Wasafiri Wonders: Diana Evans
Photography by Charlie Hopkinson
‘Ordinary People is already a kind of music album in literary form and has its own playlist, downloadable from Spotify.’
Ever wondered what your favourite writer’s first drafts look like? Or which book they love that nobody’s heard of? Wasafiri Wonders is a series that asks these questions for you.
Diana Evans is the author of Ordinary People, The Wonder and 26a. She has received many awards and nominations for her novels, including for the Women’s Prize for Fiction, the Andrew Carnegie Medals for Excellence in Fiction and the Guardian and Commonwealth first book awards. A former dancer, she also publishes essays and criticism.

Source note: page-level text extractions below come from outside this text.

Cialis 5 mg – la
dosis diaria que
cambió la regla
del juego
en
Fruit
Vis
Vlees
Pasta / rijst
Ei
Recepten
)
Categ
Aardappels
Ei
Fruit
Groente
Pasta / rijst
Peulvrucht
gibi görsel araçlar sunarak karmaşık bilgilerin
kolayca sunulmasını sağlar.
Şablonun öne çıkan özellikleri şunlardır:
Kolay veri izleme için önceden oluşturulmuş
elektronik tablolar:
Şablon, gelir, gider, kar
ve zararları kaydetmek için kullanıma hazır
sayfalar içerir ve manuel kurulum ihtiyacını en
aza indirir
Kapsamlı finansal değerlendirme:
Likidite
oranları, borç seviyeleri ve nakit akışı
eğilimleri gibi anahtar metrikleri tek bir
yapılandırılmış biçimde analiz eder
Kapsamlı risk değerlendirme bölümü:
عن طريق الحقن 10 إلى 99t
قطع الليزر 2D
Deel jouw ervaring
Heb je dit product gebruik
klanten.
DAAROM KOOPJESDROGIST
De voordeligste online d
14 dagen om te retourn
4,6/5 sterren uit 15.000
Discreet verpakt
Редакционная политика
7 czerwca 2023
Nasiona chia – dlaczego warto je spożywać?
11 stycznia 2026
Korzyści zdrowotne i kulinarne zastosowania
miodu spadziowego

1. Describe your first drafts in one sentence.
They’re a very un-Virgo beast-like mess requiring almost complete overhaul and thus tiring; each time I must rise to the challenge.
2. Tell us about your writing rituals.
A large breakfast before writing and peppermint tea throughout. I like to write most of all at my desk in the corner at the top of the house, surrounded by particular objects of special meaning or memory. The computer I write on has no internet connection.

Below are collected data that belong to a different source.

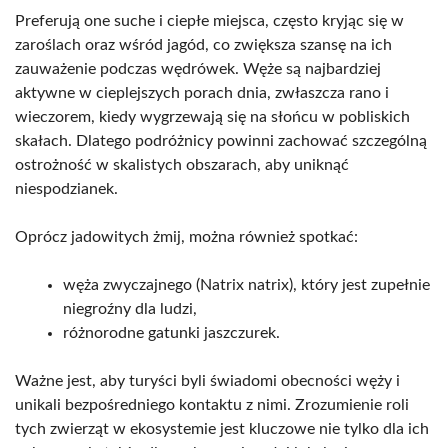
Preferują one suche i ciepłe miejsca, często kryjąc się w
zaroślach oraz wśród jagód, co zwiększa szansę na ich
zauważenie podczas wędrówek. Węże są najbardziej
aktywne w cieplejszych porach dnia, zwłaszcza rano i
wieczorem, kiedy wygrzewają się na słońcu w pobliskich
skałach. Dlatego podróżnicy powinni zachować szczególną
ostrożność w skalistych obszarach, aby uniknąć
niespodzianek.
Oprócz jadowitych żmij, można również spotkać:
węża zwyczajnego (Natrix natrix), który jest zupełnie
niegroźny dla ludzi,
różnorodne gatunki jaszczurek.
Ważne jest, aby turyści byli świadomi obecności węży i
unikali bezpośredniego kontaktu z nimi. Zrozumienie roli
tych zwierząt w ekosystemie jest kluczowe nie tylko dla ich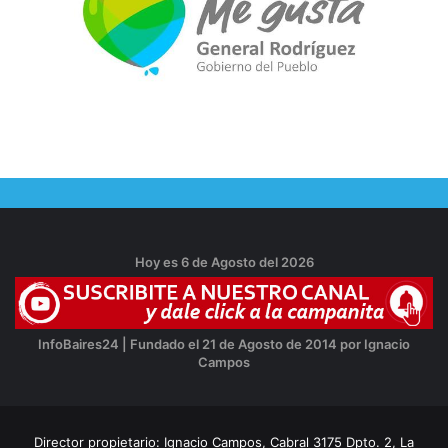
Hoy es 6 de Agosto del 2026
InfoBaires24 | Fundado el 21 de Agosto de 2014 por Ignacio
Campos
Director propietario: Ignacio Campos, Cabral 3175 Dpto. 2, La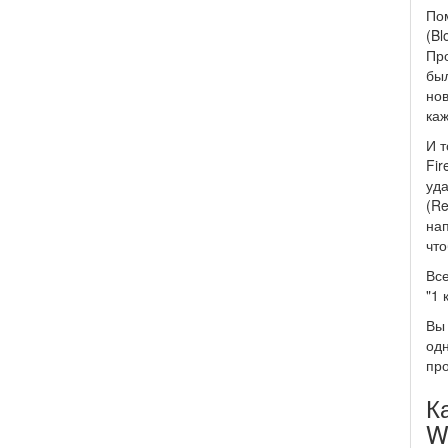
По
(Bl
Про
был
нов
каж
И т
Fir
уда
(Re
нап
что
Все
"1 
Вы 
одн
про
К
W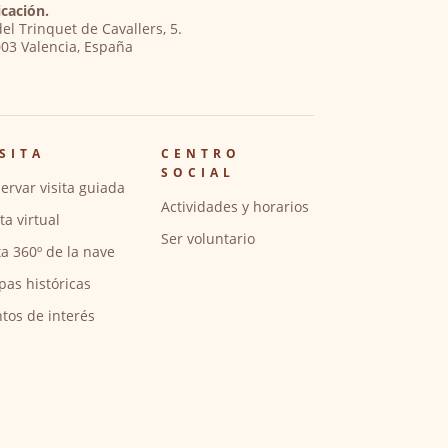
cación.
del Trinquet de Cavallers, 5.
03 Valencia, España
SITA
CENTRO
SOCIAL
ervar visita guiada
Actividades y horarios
ita virtual
Ser voluntario
ta 360º de la nave
pas históricas
tos de interés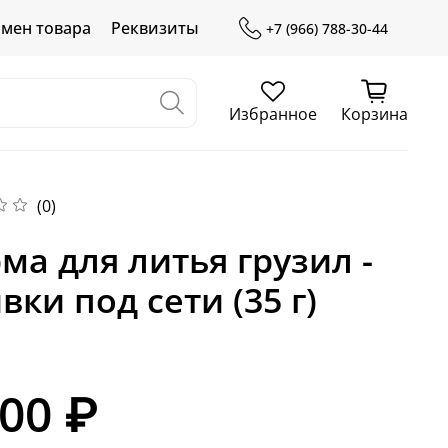
бмен товара
Реквизиты
+7 (966) 788-30-44
Избранное
Корзина
(0)
ма для литья грузил -
вки под сети (35 г)
200 ₽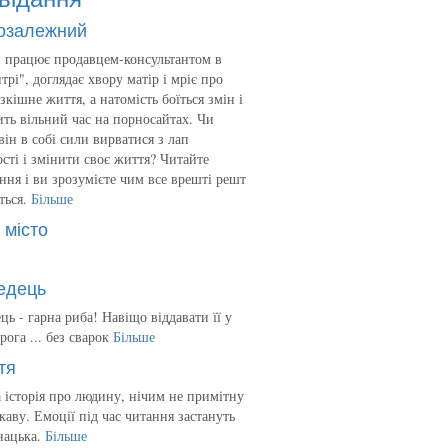
озалежний
 працює продавцем-консультантом в
трі", доглядає хвору матір і мріє про
зкішне життя, а натомість боїться змін і
ть вільний час на порносайтах. Чи
він в собі сили вирватися з лап
сті і змінити своє життя? Читайте
ння і ви зрозумієте чим все врешті решт
ться.
Більше
 місто
едець
ць - гарна риба! Навіщо віддавати її у
рога ... без сварок
Більше
тя
 історія про людину, нічим не примітну
ікаву. Емоції під час читання застануть
нацька.
Більше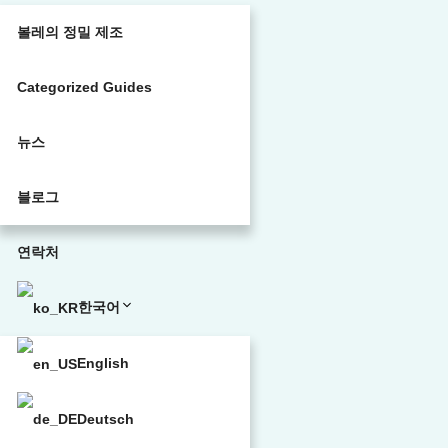
볼레의 정밀 제조
Categorized Guides
뉴스
블로그
연락처
한국어
English
Deutsch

3. What themes do you gravitate towards and why?
Extreme mental states, grief and bereavement, family dynamics, complex fathers, women’s subjectivity and survival, sisterhood. These are the concerns I was led to think about during my childhood and early adult life and they continue to interest me. My instinct is my guide through my writing and I listen to it very closely.

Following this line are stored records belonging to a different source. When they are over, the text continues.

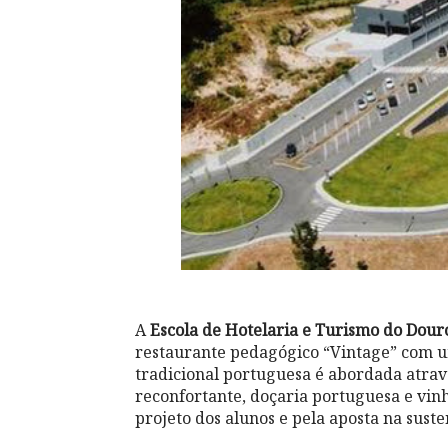
A
Escola de Hotelaria e Turismo do Dou
restaurante pedagógico “Vintage” com u
tradicional portuguesa é abordada atra
reconfortante, doçaria portuguesa e vinh
projeto dos alunos e pela aposta na suste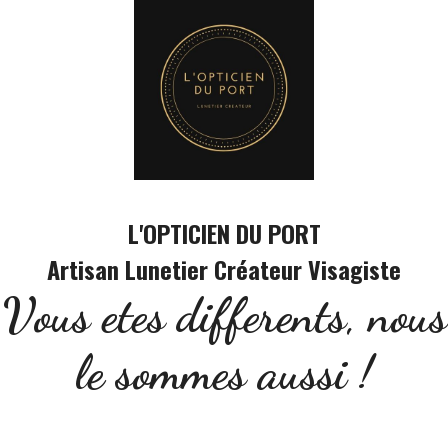
Panneau de gestion des cookies
L'OPTICIEN DU PORT
Artisan Lunetier Créateur Visagiste
Vous etes differents, nous
le sommes aussi !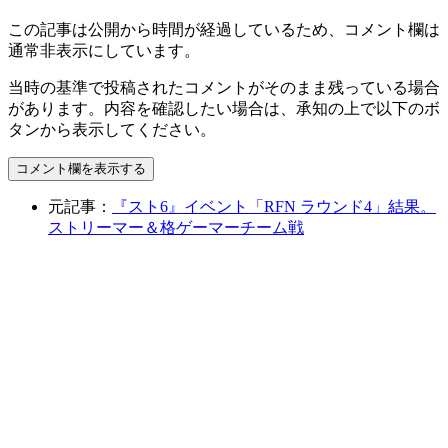
この記事は公開から時間が経過しているため、コメント欄は
通常非表示にしています。
当時の基準で投稿されたコメントがそのまま残っている場合
があります。内容を確認したい場合は、承知の上で以下のボ
タンから表示してください。
コメント欄を表示する
元記事：
『スト6』イベント「RFN ラウンド4」結果。
ストリーマー＆格ゲーマーチーム戦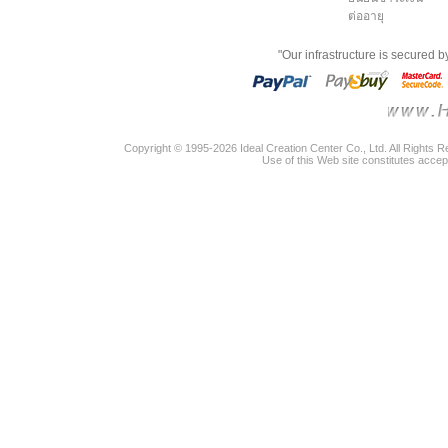
ต่ออายุ
"Our infrastructure is secured 
Copyright © 1995-2026 Ideal Creation Center Co., Ltd. All Rights 
Use of this Web site constitutes accep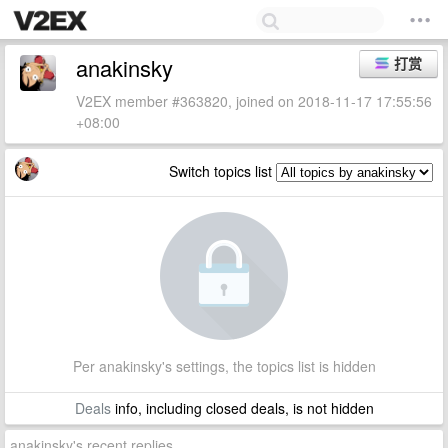
anakinsky
打赏
V2EX member #363820, joined on 2018-11-17 17:55:56
+08:00
Switch topics list
Per anakinsky's settings, the topics list is hidden
Deals
info, including closed deals, is not hidden
anakinsky's recent replies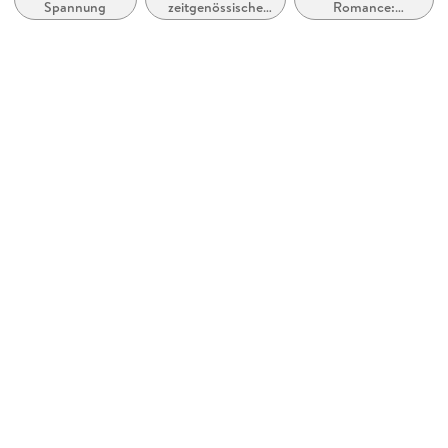
Spannung
zeitgenössische
Romance:
kartoniert
Liebesromane /
Romantic
Romance
Suspense
Gewicht
220 g
Größe (L/B/H)
174/107/30 mm
Sonstiges
A-Format
ISBN
9780345486578
Herstelleradresse
Penguin Random House Ireland,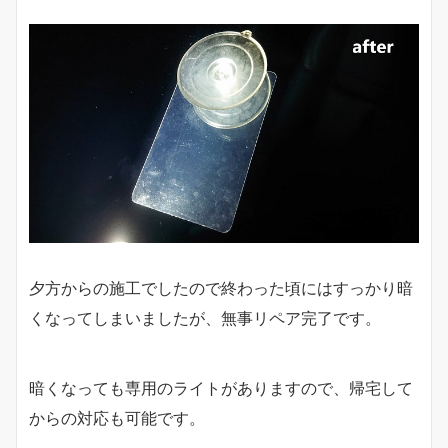
夕方からの施工でしたので終わった頃にはすっかり暗
くなってしまいましたが、無事リペア完了です。
暗くなっても専用のライトがありますので、帰宅して
からの対応も可能です。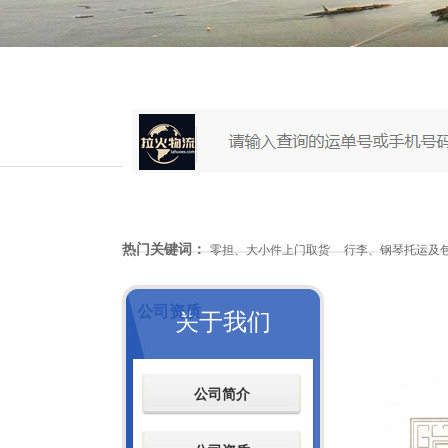
热门关键词：
零担、大小件上门取货
行李、钢琴托运及
公司资质
关于我们
公司简介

4. Tell us about your newest work.
Ordinary People is my most recent novel, about two couples struggling with relationships, parenthood and the onset of middle-age during one year in London.
5. What is the best writing advice you’ve ever received?
‘Write a scene’. Bernardine Evaristo said this to me when I was struggling to write my first novel 26a, and it opened up the story for me, helped me see it as a dramatic entity rather than just an idea.
6. What is your favourite book or pamphlet published in the past year and why?
I love Ta-Nehisi Coates’s writing and have great hopes for his first novel The Water Dancer. Anna Burns’s Milkman is the best thing I’ve read in a while.
7. What is a classic you recently read for the first time?
The House of Mirth by Edith Wharton.
8. What is a book or pamphlet you love that no one else has heard of?
A little book of Jean Rhys’s stories called Let Them Call It Jazz I’m very fond of, but I doubt I’m the only one.
9. If your newest work were a music album, what would it be and how would it sound?
Ordinary People is already a kind of music album in literary form and has its own playlist, downloadable from Spotify. Eclectic R&B, soul, reggae, jazz and pop, a lot of John Legend.
10. Which books or authors are relevant reads in our political climate —or one you’d recommend to current world leaders?
The poetry of Mary Oliver.
Ordinary People is published by Chatto & Windus and the novel recently won the South Bank Sky Arts Award for Literature. Diana Evans work will be published in our special 100th issue ‘An Island Full of Voices: Writing Britain Now’ to commemorate 35 years of Wasafiri.